There was laughter before the snakes arrived. Not the relaxed kind, but the nervous kind. The kind people use when they are unsure whether to sit closer to the door or pretend they are calm. Chairs shuffled. Someone joked about photographing from outside. No one left. In the Mara, snakes are part of life.
That morning at Angama Mara, the team gathered for a snake awareness and handling session led by the Taylor Ashe Antivenom Foundation, a Watamu-based organisation focused on snakebite education and prevention across Kenya. They brought more than theory. They brought experience shaped by their real encounters. They welcomed the most misunderstood guests, live snakes. The mood shifted.
The first lesson was simple but powerful. Most snakes want nothing to do with us. Identification comes first. Understanding whether they are venomous is crucial. Recognising behaviour before reaction and what not to do. Panic, we learned, is often the real danger.
The trainers spoke calmly, dismantling myths many of us had grown up with. Not every snake is deadly. Not every encounter requires action. Sometimes the safest response is to keep a distance and call trained handlers.
As a photographer, I usually observe quietly from the edges. But this time, I was both observer and participant.
Then came the practical session. The room quietened. Hooks extended cautiously, and every movement had to be deliberate. Watching colleagues step forward, some hesitant, some surprisingly confident, revealed a different side of the people I work with every day.
One teammate who had earlier sworn they would never go near a snake found themselves gently guiding one across the floor. Another discovered that nervous laughter disappears the moment focus takes over.
There were moments of held breath, followed by relief as each snake moved safely into a container. Respect replaced fear. Understanding replaced assumption. What struck me most was how quickly perception changed. The snake was no longer “the danger in the room,” but simply another creature trying to exist, misunderstood more often than threatening.

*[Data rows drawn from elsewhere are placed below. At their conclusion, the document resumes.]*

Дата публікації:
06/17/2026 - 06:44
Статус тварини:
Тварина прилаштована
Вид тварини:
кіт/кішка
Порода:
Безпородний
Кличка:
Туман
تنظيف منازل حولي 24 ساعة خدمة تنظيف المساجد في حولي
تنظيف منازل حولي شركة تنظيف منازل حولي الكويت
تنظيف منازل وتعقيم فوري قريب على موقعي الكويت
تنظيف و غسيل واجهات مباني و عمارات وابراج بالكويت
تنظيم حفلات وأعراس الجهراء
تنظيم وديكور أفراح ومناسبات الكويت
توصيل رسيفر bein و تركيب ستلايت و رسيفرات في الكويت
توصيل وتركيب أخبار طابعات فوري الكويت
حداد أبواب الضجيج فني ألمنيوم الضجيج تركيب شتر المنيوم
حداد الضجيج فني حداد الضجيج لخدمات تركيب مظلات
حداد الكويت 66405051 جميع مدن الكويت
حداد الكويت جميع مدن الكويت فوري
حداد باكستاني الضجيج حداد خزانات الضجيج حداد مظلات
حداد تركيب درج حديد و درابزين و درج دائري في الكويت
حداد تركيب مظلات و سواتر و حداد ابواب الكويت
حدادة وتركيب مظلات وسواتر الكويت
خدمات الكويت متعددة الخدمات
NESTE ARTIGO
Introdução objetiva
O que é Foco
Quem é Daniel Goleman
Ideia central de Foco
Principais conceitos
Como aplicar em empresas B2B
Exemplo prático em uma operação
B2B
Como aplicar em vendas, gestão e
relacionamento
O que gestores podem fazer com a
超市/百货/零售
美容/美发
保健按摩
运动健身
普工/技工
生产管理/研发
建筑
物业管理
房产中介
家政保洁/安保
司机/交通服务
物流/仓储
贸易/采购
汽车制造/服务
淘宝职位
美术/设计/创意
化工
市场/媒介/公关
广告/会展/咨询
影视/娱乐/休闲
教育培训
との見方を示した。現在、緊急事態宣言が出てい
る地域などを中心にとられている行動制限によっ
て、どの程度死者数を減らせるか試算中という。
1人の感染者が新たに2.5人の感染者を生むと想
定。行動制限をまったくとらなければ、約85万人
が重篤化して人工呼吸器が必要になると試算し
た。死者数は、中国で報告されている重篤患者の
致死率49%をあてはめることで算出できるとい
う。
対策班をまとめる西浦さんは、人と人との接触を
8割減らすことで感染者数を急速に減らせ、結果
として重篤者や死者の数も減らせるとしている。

Living and working in the Mara means sharing space with wildlife. This training was not for show. It was preparation. Angama invests deeply in ensuring its team feels confident and safe in an environment that remains beautifully wild and unpredictable. By empowering the people who care for guests daily, the lodge extends that safety outward to everyone who visits.
I have always loved snakes. Now, I respect them more. They are not enemies to be feared or killed. They are part of the ecosystem that makes this landscape whole. Sometimes all they need is patience, space, and the right hands to guide them back where they belong.
As we left the room, the laughter returned. Lighter this time. Not because the snakes were gone, but because we understood them.